====== PROVIDED MATERIAL
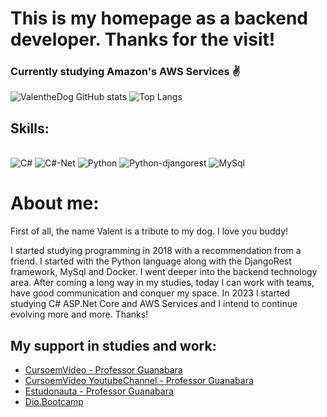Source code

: # This is my homepage as a backend developer. Thanks for the visit!

### Currently studying Amazon's AWS Services ✌️

![ValentheDog GitHub stats](https://github-readme-stats.vercel.app/api?username=valenthedog&show_icons=true&theme=radical)
![Top Langs](https://github-readme-stats.vercel.app/api/top-langs/?username=valenthedog&hide_progress=true)

## Skills:

<div style="display: inline_block"><br/>
    <img aling="center" alt="C#"src="https://img.shields.io/badge/C%23-239120?style=for-the-badge&logo=c-sharp&logoColor=white" />
    <img aling="center" alt="C#-Net"src="https://img.shields.io/badge/.NET-5C2D91?style=for-the-badge&logo=.net&logoColor=white" />
    <img aling="center" alt="Python"src="https://img.shields.io/badge/Python-3776AB?style=for-the-badge&logo=python&logoColor=white" />
    <img aling="center" alt="Python-djangorest"src="https://img.shields.io/badge/Django-092E20?style=for-the-badge&logo=django&logoColor=white" />
    <img aling="center" alt="MySql"src="https://img.shields.io/badge/MySQL-005C84?style=for-the-badge&logo=mysql&logoColor=white" />
</div>

# About me:
<p> First of all, the name Valent is a tribute to my dog. I love you buddy! </p>
<p> I started studying programming in 2018 with a recommendation from a friend. I started with the Python language along with the DjangoRest framework, MySql and Docker. I went deeper into the backend technology area.
After coming a long way in my studies, today I can work with teams, have good communication and conquer my space.
In 2023 I started studying C# ASP.Net Core and AWS Services and I intend to continue evolving more and more. Thanks! 
</p>

## My support in studies and work:
- [CursoemVídeo - Professor Guanabara](https://www.cursoemvideo.com/)
- [CursoemVídeo YoutubeChannel - Professor Guanabara](https://www.cursoemvideo.com/)
- [Estudonauta - Professor Guanabara](https://www.estudonauta.com/)
- [Dio.Bootcamp](https://www.dio.me/)
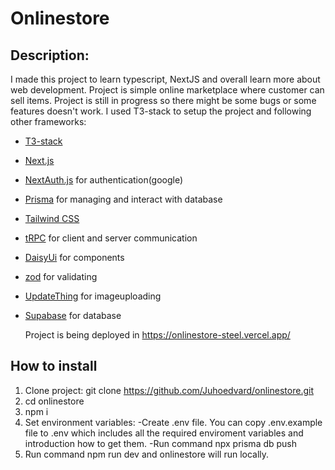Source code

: # Onlinestore 

## Description:

I made this project to learn typescript, NextJS and overall learn more about web development. Project is simple online marketplace where customer can sell items.
Project is still in progress so there might be some bugs or some features doesn't work.
I used T3-stack to setup the project and following other frameworks: 

- [T3-stack](https://create.t3.gg/)
- [Next.js](https://nextjs.org)
- [NextAuth.js](https://next-auth.js.org) for authentication(google)
- [Prisma](https://prisma.io) for managing and interact with database
- [Tailwind CSS](https://tailwindcss.com) 
- [tRPC](https://trpc.io) for client and server communication
- [DaisyUi](https://daisyui.com/docs/install/) for components
- [zod](https://zod.dev/?id=table-of-contents) for validating
- [UpdateThing](https://uploadthing.com/) for imageuploading
- [Supabase](https://supabase.com/) for database

  Project is being deployed in https://onlinestore-steel.vercel.app/

## How to install

1. Clone project:  git clone https://github.com/Juhoedvard/onlinestore.git
2. cd onlinestore
3. npm i
4. Set environment variables:
   -Create .env file. You can copy .env.example file to .env which includes all the required enviroment variables and introduction how to get them.
   -Run command npx prisma db push
6. Run command npm run dev and onlinestore will run locally.

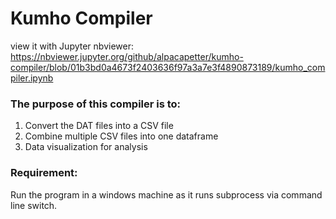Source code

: # Kumho Compiler

view it with Jupyter nbviewer:
https://nbviewer.jupyter.org/github/alpacapetter/kumho-compiler/blob/01b3bd0a4673f2403636f97a3a7e3f4890873189/kumho_compiler.ipynb

### The purpose of this compiler is to:
1. Convert the DAT files into a CSV file
2. Combine multiple CSV files into one dataframe
3. Data visualization for analysis

### Requirement:
Run the program in a windows machine as it runs subprocess via command line switch.
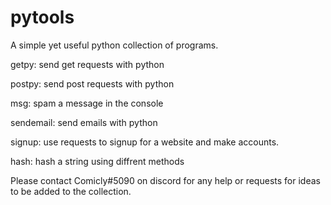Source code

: # pytools

A simple yet useful python collection of programs.

getpy: send get requests with python

postpy: send post requests with python

msg: spam a message in the console

sendemail: send emails with python

signup: use requests to signup for a website and make accounts.

hash: hash a string using diffrent methods

Please contact Comicly#5090 on discord for any help or requests for ideas to be added to the collection.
============
Find each line in the material that contains the word "Guanabara", matching uppercase and lowercase letters. Copy every one of those lines.

- [CursoemVídeo - Professor Guanabara](https://www.cursoemvideo.com/)
- [CursoemVídeo YoutubeChannel - Professor Guanabara](https://www.cursoemvideo.com/)
- [Estudonauta - Professor Guanabara](https://www.estudonauta.com/)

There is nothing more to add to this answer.